EXERCISE INSTRUCTIONS:
Reproduce the top of the data verbatim, through and including the line that contains "right hip: (379, 1356)".

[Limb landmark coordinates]

▼

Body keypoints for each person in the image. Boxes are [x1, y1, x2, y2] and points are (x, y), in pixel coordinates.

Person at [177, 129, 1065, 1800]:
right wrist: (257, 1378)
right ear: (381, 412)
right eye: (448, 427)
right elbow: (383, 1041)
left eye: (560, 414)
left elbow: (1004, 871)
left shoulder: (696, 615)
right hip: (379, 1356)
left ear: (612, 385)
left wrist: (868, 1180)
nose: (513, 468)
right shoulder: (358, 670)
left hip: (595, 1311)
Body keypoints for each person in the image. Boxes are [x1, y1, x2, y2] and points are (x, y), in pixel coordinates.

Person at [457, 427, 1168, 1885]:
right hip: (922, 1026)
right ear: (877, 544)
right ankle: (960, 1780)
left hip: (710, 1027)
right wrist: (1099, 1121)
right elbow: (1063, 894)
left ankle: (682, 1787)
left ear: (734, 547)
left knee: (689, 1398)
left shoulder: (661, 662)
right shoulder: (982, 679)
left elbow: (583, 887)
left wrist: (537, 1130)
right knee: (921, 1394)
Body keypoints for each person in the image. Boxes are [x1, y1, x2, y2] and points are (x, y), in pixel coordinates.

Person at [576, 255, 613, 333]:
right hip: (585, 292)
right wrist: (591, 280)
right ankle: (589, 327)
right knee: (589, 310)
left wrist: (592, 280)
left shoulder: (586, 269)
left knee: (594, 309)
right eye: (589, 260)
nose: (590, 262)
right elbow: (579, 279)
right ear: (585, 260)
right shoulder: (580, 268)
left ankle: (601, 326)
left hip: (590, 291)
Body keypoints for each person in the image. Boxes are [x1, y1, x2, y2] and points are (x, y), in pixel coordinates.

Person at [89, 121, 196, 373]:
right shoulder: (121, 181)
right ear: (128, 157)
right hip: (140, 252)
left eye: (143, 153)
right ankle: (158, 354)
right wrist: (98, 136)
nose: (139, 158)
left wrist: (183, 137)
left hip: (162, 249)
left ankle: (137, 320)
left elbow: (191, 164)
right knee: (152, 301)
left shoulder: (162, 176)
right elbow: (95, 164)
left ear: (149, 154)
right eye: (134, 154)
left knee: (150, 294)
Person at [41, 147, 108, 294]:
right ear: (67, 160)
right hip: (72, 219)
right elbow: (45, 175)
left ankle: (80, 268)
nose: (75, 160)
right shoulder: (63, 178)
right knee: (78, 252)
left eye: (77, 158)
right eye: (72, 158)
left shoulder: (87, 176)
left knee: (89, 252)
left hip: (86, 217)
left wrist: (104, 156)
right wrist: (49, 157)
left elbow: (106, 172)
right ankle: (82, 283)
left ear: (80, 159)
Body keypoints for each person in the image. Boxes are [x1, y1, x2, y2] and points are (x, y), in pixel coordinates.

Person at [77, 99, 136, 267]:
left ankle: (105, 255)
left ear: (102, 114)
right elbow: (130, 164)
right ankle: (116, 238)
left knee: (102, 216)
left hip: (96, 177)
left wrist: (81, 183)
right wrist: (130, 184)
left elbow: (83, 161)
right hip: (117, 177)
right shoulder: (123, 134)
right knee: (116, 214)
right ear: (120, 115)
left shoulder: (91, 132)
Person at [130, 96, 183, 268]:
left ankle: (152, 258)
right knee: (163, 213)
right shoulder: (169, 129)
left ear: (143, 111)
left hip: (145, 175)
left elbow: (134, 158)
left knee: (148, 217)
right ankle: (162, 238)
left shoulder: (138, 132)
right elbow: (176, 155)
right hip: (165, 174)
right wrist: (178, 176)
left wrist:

▲

EXERCISE OUTPUT:
Body keypoints for each person in the image. Boxes are [x1, y1, x2, y2] and points are (x, y), in pixel coordinates.

Person at [177, 129, 1065, 1800]:
right wrist: (257, 1378)
right ear: (381, 412)
right eye: (448, 427)
right elbow: (383, 1041)
left eye: (560, 414)
left elbow: (1004, 871)
left shoulder: (696, 615)
right hip: (379, 1356)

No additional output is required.